OTTAWA, Ontario, December 7, 2004 —The Bank of Canada today announced that it is maintaining its target for the overnight rate at 2 1/2 per cent. The operating band for the overnight rate is unchanged, and the Bank Rate remains at 2 3/4 per cent.
Information received since the October Monetary Policy Report (MPR) suggests that economic activity in Canada has been broadly in line with the Bank's expectations, with core inflation remaining below the 2 per cent inflation target. Although oil prices have declined, global economic growth prospects have moderated slightly. The U.S. dollar has depreciated further against major floating currencies, including the Canadian dollar. If exchange rates were to persist at current levels, and if all other economic and financial factors were to remain unchanged, there would be a dampening effect on aggregate demand for Canadian goods and services.
In light of these considerations, the Bank decided to leave the target for the overnight rate unchanged. With the overnight rate at 2 1/2 per cent, a considerable amount of monetary stimulus remains in the Canadian economy. As well, the underlying trends in the global economy continue to point to solid economic growth. Accordingly, the Bank will be paying close attention to the prospects for factors that affect pressures on capacity and, hence, inflation.

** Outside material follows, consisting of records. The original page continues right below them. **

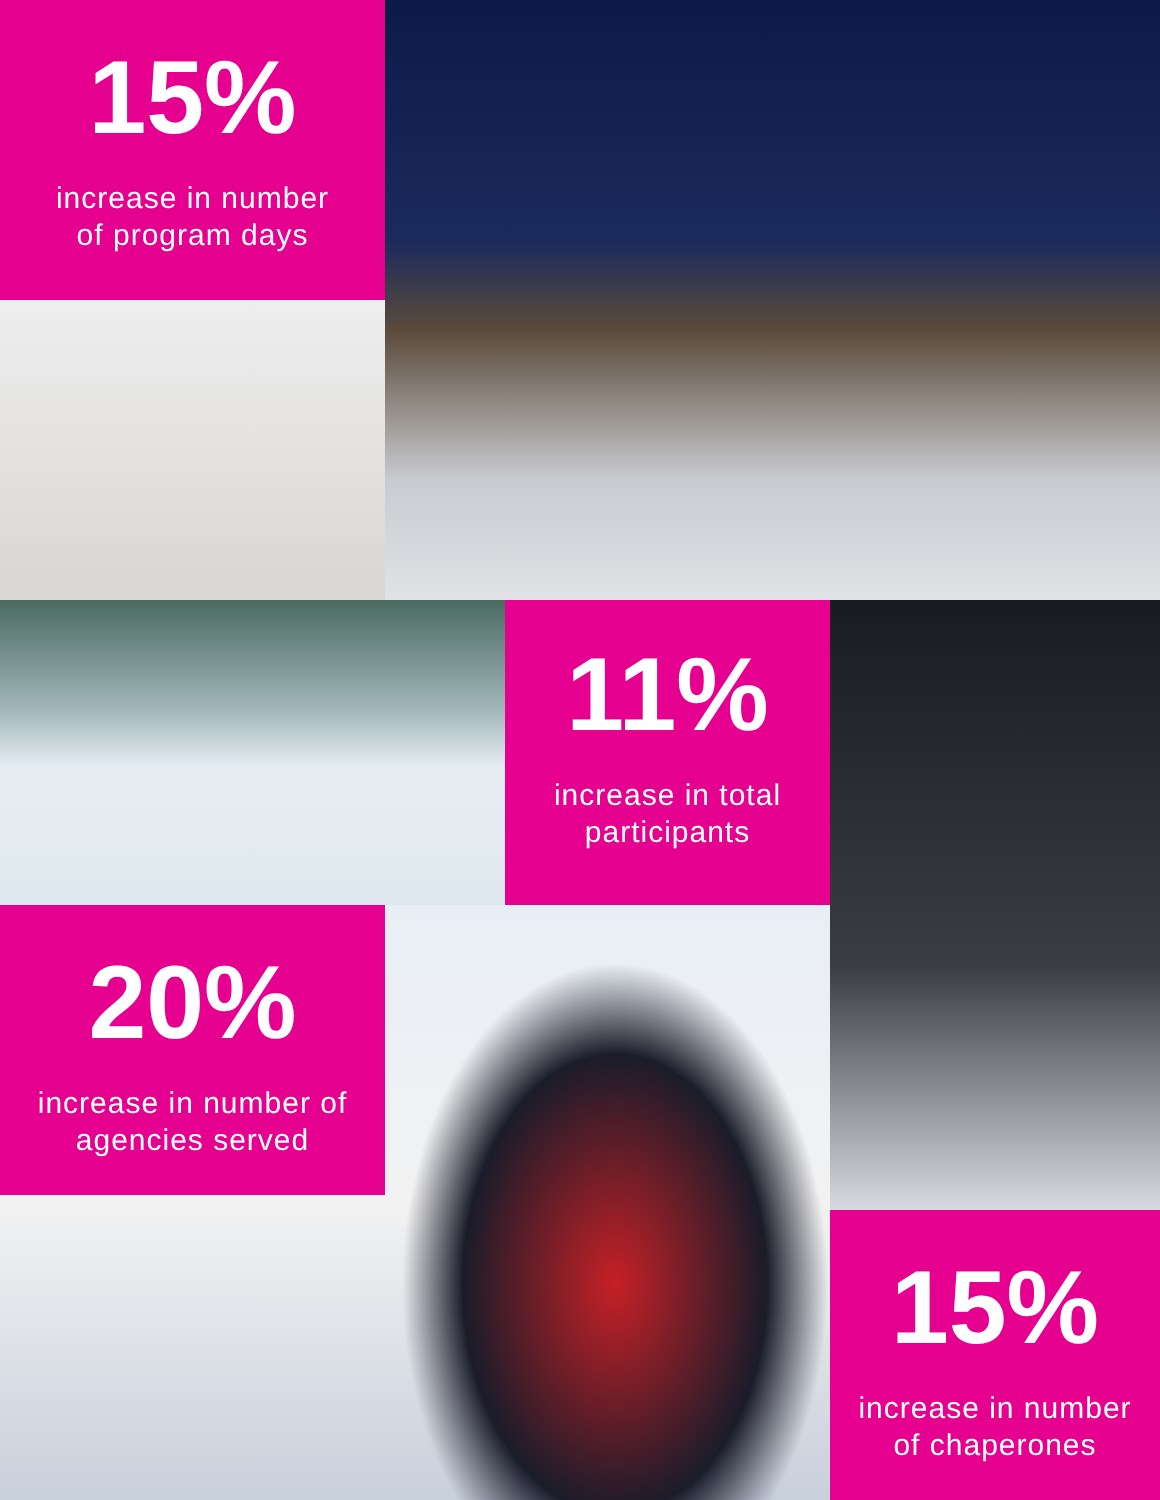15%
increase in number
of program days
11%
increase in total
participants
20%
increase in number of
agencies served
15%
increase in number
of chaperones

The main risks and uncertainties around the outlook for the Canadian economy remain those that the Bank identified and analyzed in the MPR. They relate to global imbalances, the realignment of currencies, commodity prices, the growing presence of emerging market economies such as China and India, and the related adjustments within the Canadian economy. The Bank will monitor these factors, with a view to keeping aggregate demand and supply in balance in order to achieve the inflation target.
The Bank of Canada's next scheduled date for announcing the overnight rate target is 25 January 2005.
The Monetary Policy Report Update will be published on 27 January 2005.